▶ FRAGMENTO
◆ ◆ ◆ ◆

De manera que el SI se convierte en un acto simbólico de perdón social, de aceptación de ese otro que es guerrillero pero que también es persona y que ha sido producto de una sociedad prepotente, indiferente y de un gobierno negligente. Ese SI representaba un verdadero acto de Fe, de Amor y reconciliación.
Mis ojos se inundaron de lágrimas ante tales resultados, se me revolvió el estómago y mi mente se oscureció, por un momento me devolví al pasado y reviví esa inseguridad, ese miedo, ese terror de los noventas, de cada bomba, de cada atentado, de cada noticia de tantos heridos y tantos muertos, reviví esa desazón de cuando el gobierno, o los paramilitares o quien quiera que haya sido, le robaron al país la última sonrisa con el crudo asesinato de Jaime Garzón. Vino a mi mente esa ceguera que vivió el país en el primer mandato de Uribe: “Vive Colombia, viaja por ella”, esa ira y esa frustración de los falsos positivos y las desapariciones forzadas, la Ley 100 y toda la demás porquería que nos hemos tenido que comer.
Lo confieso, me avergüenza, pero lo confieso, el NO, sacó lo peor de mí: ira, rencor, todo lo que critiqué de quienes no iban a votar por el SI. Iba por las calles de un país que sentía oscuro y desesperanzador, desolado y traicionero, cuando delante de mis heridos y vidriosos ojos aparecía una mujer que salió por la ventanilla del techo de un carro celebrando el resultado del plebiscito y batiendo la bandera. “Paramilitar…” le grité, en ese momento tuve miedo de mi misma, yo me convertía en la representación de la sociedad colombiana. “Mierda”, estaba cayendo en el juego de la polarización, estaba cayendo en el juego de los que piensan que la guerra se combate con más guerra, de los que creen ciegamente que la paz se consigue por encima de los demás y a costa de lo que sea.
Las lágrimas cesaron, pero sentí tanto vacío como cuando uno sufre una decepción, como cuando a uno se le muere alguien, como cuando uno siente que la vida se le va encima. Y al final resulta que estas son las bondades de la democracia, el concepto más subjetivo y relativo que pueda existir, a lo que no me gusta o lo que no me conviene, le llamo injusticia y a lo que sí, le llamo democracia.

◆ ◆ ◆ ◆

▶ LISTA DE ACTIVIDADES
**A)** Indica si cada afirmación coincide con el fragmento sobre el plebiscito y responde sí o no, citando las palabras del texto que lo deciden: (i) al ver los resultados, a quien narra se le llenaron los ojos de lágrimas; (ii) quien narra le gritó "Paramilitar" a un hombre que agitaba la bandera desde un carro; (iii) el SI representaba un acto de Fe, de Amor y reconciliación.
**B)** Actualiza el tramo del fragmento sobre el plebiscito que va desde "Lo confieso, me" hasta "lo que sea." y cambia "mujer" por "señora".
**C)** Continúa el fragmento sobre el plebiscito en Colombia a partir de su última oración.
Para resolver estas tareas no se necesitan los registros.

[Tareas de comprensión de figuras]

◆ ◆ ◆ ◆

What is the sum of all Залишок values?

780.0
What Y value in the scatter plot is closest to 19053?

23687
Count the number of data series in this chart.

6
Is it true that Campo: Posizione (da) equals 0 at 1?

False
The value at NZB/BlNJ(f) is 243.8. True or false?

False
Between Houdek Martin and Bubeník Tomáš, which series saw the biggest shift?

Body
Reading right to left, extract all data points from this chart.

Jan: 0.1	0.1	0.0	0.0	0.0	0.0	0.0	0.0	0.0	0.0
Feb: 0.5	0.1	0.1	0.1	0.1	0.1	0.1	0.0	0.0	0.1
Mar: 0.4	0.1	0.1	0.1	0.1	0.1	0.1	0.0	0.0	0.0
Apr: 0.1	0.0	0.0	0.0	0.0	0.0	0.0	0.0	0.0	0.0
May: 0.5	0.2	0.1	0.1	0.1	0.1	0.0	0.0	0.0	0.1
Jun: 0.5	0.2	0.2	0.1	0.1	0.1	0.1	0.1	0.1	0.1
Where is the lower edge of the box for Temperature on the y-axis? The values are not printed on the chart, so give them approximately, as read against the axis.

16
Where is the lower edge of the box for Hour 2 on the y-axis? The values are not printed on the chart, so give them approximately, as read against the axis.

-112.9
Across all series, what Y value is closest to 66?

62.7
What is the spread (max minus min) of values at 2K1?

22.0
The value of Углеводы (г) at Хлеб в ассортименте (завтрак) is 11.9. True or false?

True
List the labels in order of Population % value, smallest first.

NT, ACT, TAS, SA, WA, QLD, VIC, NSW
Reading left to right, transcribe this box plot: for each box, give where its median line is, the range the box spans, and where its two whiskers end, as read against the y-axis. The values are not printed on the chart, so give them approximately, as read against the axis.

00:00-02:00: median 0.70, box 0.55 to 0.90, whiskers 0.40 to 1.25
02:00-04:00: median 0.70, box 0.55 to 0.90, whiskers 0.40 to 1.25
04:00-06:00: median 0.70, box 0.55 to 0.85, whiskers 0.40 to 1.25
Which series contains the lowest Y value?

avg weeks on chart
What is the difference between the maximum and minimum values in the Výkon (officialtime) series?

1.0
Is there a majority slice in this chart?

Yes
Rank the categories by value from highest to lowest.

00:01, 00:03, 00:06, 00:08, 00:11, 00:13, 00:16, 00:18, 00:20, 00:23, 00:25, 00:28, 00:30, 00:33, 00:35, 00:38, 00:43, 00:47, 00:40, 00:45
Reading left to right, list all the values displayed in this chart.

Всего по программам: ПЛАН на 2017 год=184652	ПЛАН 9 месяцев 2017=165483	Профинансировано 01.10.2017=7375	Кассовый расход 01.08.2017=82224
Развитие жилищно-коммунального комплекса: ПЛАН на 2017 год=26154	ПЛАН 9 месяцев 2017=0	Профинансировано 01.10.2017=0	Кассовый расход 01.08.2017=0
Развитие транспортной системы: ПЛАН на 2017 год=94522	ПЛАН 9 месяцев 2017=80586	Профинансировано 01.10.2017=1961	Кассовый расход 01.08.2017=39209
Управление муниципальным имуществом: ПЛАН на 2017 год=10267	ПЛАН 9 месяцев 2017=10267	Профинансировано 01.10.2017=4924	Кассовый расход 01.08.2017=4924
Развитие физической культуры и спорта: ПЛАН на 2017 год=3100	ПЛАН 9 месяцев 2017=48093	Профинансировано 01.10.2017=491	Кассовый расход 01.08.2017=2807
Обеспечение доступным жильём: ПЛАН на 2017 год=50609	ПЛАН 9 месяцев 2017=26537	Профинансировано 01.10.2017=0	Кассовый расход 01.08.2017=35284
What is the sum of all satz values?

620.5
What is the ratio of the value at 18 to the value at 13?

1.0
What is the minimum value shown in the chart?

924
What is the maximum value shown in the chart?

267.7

◆ ◆ ◆ ◆

▶ RESULTADOS POR TAREA
**A)**
(i) Sí: "Mis ojos se inundaron de lágrimas ante tales resultados".
(ii) No: "aparecía una mujer que salió por la ventanilla del techo de un carro celebrando el resultado del plebiscito y batiendo la bandera".
(iii) Sí: "Ese SI representaba un verdadero acto de Fe, de Amor y reconciliación".

**B)**
Lo confieso, me avergüenza, pero lo confieso, el NO, sacó lo peor de mí: ira, rencor, todo lo que critiqué de quienes no iban a votar por el SI. Iba por las calles de un país que sentía oscuro y desesperanzador, desolado y traicionero, cuando delante de mis heridos y vidriosos ojos aparecía una señora que salió por la ventanilla del techo de un carro celebrando el resultado del plebiscito y batiendo la bandera. “Paramilitar…” le grité, en ese momento tuve miedo de mi misma, yo me convertía en la representación de la sociedad colombiana. “Mierda”, estaba cayendo en el juego de la polarización, estaba cayendo en el juego de los que piensan que la guerra se combate con más guerra, de los que creen ciegamente que la paz se consigue por encima de los demás y a costa de lo que sea.

**C)**
Que dura lección política viví hoy, no puedo juzgar al otro ni sentenciarlo por votar NO, ese también es su derecho, esa elección no lo determina como ser humano, es también un compatriota y excepto algunos políticos, estoy segura que ese colombiano que votó NO, también quiere la paz. Lo que sucedió hoy nos demuestra que el país debe aprender a perdonar, pero para lograrlo el gobierno debe esforzarse por brindar condiciones mínimas de bienestar y protección a su pueblo para que la sociedad pueda ser una sociedad inclusiva en donde sus ciudadanos respetemos y velemos por los derechos de los demás.
A Santos se le olvidó que las FARC no son la enfermedad, son la fiebre de un país que está enfermo de inequidad, un país enfermo de desnutrición en donde sus niños y niñas mueren de hambre, en donde la gente muere en los pasillos de los hospitales esperando a ser atendidos, en donde la gente no tiene una vida digna y en donde la educación es entendida como un campo de entrenamiento de monos en vez de un escenario de trasformación social y cultural.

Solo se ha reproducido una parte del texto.